### The input

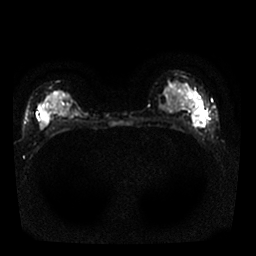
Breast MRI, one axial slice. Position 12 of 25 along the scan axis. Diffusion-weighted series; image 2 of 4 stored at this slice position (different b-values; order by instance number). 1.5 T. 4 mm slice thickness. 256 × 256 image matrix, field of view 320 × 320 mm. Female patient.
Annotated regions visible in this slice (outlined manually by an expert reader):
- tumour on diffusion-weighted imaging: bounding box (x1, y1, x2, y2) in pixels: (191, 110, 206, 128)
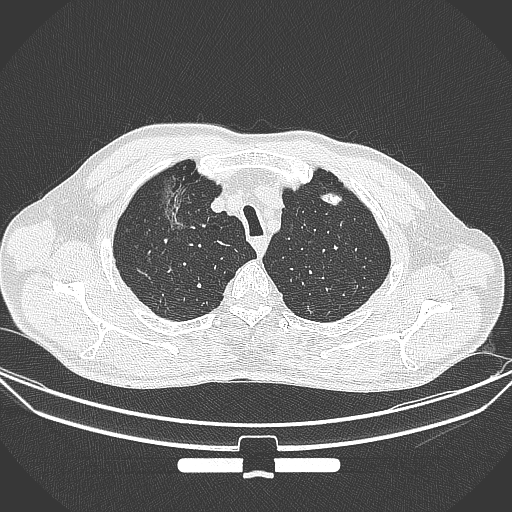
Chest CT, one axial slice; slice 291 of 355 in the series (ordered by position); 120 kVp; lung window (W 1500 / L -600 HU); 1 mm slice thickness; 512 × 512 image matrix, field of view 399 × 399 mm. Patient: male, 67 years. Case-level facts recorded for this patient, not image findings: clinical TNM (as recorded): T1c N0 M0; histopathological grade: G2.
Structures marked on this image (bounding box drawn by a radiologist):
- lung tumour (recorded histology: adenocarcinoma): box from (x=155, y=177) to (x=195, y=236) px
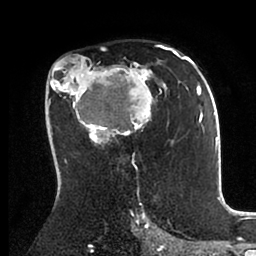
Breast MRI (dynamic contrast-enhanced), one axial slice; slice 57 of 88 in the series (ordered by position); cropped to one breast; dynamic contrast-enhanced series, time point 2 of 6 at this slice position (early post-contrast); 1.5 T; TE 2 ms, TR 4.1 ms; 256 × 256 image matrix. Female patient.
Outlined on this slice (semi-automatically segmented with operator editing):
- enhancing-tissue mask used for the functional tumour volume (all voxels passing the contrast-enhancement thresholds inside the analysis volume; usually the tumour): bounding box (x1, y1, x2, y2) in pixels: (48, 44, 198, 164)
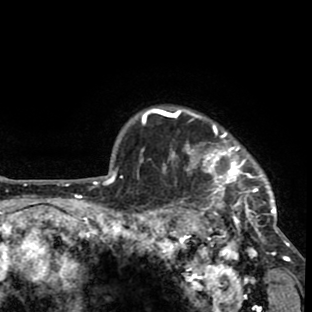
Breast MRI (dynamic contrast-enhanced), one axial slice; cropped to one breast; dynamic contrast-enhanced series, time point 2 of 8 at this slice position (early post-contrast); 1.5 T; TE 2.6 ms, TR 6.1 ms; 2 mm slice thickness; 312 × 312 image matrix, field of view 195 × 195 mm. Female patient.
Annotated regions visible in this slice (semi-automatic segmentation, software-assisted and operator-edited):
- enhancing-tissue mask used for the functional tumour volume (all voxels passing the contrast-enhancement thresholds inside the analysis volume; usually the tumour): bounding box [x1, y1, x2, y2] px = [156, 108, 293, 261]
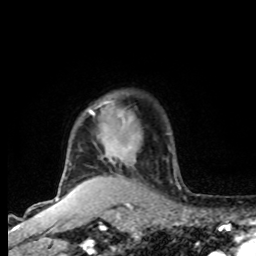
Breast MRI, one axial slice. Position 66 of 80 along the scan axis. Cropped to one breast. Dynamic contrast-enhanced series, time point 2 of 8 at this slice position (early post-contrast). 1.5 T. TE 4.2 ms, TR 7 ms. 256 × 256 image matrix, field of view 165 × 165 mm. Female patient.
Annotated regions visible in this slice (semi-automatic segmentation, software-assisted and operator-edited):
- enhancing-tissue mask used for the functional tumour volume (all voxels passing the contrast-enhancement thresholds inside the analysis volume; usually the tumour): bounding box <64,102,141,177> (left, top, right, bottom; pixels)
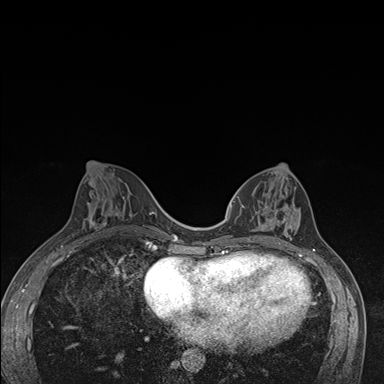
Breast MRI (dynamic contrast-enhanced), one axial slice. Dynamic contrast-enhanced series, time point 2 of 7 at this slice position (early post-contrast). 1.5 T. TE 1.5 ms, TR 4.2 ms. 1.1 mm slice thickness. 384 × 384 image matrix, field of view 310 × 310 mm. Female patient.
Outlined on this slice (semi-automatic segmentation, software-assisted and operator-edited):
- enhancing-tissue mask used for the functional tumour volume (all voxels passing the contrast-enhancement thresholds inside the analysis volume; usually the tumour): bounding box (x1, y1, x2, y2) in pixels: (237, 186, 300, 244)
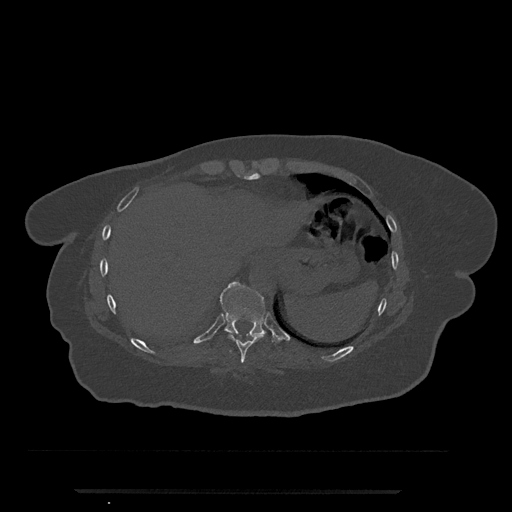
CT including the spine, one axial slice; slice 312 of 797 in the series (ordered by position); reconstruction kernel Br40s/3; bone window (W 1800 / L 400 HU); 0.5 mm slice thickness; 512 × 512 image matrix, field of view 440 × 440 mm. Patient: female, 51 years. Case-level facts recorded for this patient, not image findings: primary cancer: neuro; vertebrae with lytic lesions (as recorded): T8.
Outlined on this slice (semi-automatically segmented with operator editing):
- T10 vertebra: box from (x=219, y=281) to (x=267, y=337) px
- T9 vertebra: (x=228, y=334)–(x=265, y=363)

######

-- What you are asked to do --
An exact copy of the data above is required, printed without its pictures.

-- Your solution --
Breast MRI, one axial slice. Position 12 of 25 along the scan axis. Diffusion-weighted series; image 2 of 4 stored at this slice position (different b-values; order by instance number). 1.5 T. 4 mm slice thickness. 256 × 256 image matrix, field of view 320 × 320 mm. Female patient.
Annotated regions visible in this slice (outlined manually by an expert reader):
- tumour on diffusion-weighted imaging: bounding box (x1, y1, x2, y2) in pixels: (191, 110, 206, 128)
Chest CT, one axial slice; slice 291 of 355 in the series (ordered by position); 120 kVp; lung window (W 1500 / L -600 HU); 1 mm slice thickness; 512 × 512 image matrix, field of view 399 × 399 mm. Patient: male, 67 years. Case-level facts recorded for this patient, not image findings: clinical TNM (as recorded): T1c N0 M0; histopathological grade: G2.
Structures marked on this image (bounding box drawn by a radiologist):
- lung tumour (recorded histology: adenocarcinoma): box from (x=155, y=177) to (x=195, y=236) px
Breast MRI (dynamic contrast-enhanced), one axial slice; slice 57 of 88 in the series (ordered by position); cropped to one breast; dynamic contrast-enhanced series, time point 2 of 6 at this slice position (early post-contrast); 1.5 T; TE 2 ms, TR 4.1 ms; 256 × 256 image matrix. Female patient.
Outlined on this slice (semi-automatically segmented with operator editing):
- enhancing-tissue mask used for the functional tumour volume (all voxels passing the contrast-enhancement thresholds inside the analysis volume; usually the tumour): bounding box (x1, y1, x2, y2) in pixels: (48, 44, 198, 164)
Breast MRI (dynamic contrast-enhanced), one axial slice; cropped to one breast; dynamic contrast-enhanced series, time point 2 of 8 at this slice position (early post-contrast); 1.5 T; TE 2.6 ms, TR 6.1 ms; 2 mm slice thickness; 312 × 312 image matrix, field of view 195 × 195 mm. Female patient.
Annotated regions visible in this slice (semi-automatic segmentation, software-assisted and operator-edited):
- enhancing-tissue mask used for the functional tumour volume (all voxels passing the contrast-enhancement thresholds inside the analysis volume; usually the tumour): bounding box [x1, y1, x2, y2] px = [156, 108, 293, 261]
Breast MRI, one axial slice. Position 66 of 80 along the scan axis. Cropped to one breast. Dynamic contrast-enhanced series, time point 2 of 8 at this slice position (early post-contrast). 1.5 T. TE 4.2 ms, TR 7 ms. 256 × 256 image matrix, field of view 165 × 165 mm. Female patient.
Annotated regions visible in this slice (semi-automatic segmentation, software-assisted and operator-edited):
- enhancing-tissue mask used for the functional tumour volume (all voxels passing the contrast-enhancement thresholds inside the analysis volume; usually the tumour): bounding box <64,102,141,177> (left, top, right, bottom; pixels)
Breast MRI (dynamic contrast-enhanced), one axial slice. Dynamic contrast-enhanced series, time point 2 of 7 at this slice position (early post-contrast). 1.5 T. TE 1.5 ms, TR 4.2 ms. 1.1 mm slice thickness. 384 × 384 image matrix, field of view 310 × 310 mm. Female patient.
Outlined on this slice (semi-automatic segmentation, software-assisted and operator-edited):
- enhancing-tissue mask used for the functional tumour volume (all voxels passing the contrast-enhancement thresholds inside the analysis volume; usually the tumour): bounding box (x1, y1, x2, y2) in pixels: (237, 186, 300, 244)
CT including the spine, one axial slice; slice 312 of 797 in the series (ordered by position); reconstruction kernel Br40s/3; bone window (W 1800 / L 400 HU); 0.5 mm slice thickness; 512 × 512 image matrix, field of view 440 × 440 mm. Patient: female, 51 years. Case-level facts recorded for this patient, not image findings: primary cancer: neuro; vertebrae with lytic lesions (as recorded): T8.
Outlined on this slice (semi-automatically segmented with operator editing):
- T10 vertebra: box from (x=219, y=281) to (x=267, y=337) px
- T9 vertebra: (x=228, y=334)–(x=265, y=363)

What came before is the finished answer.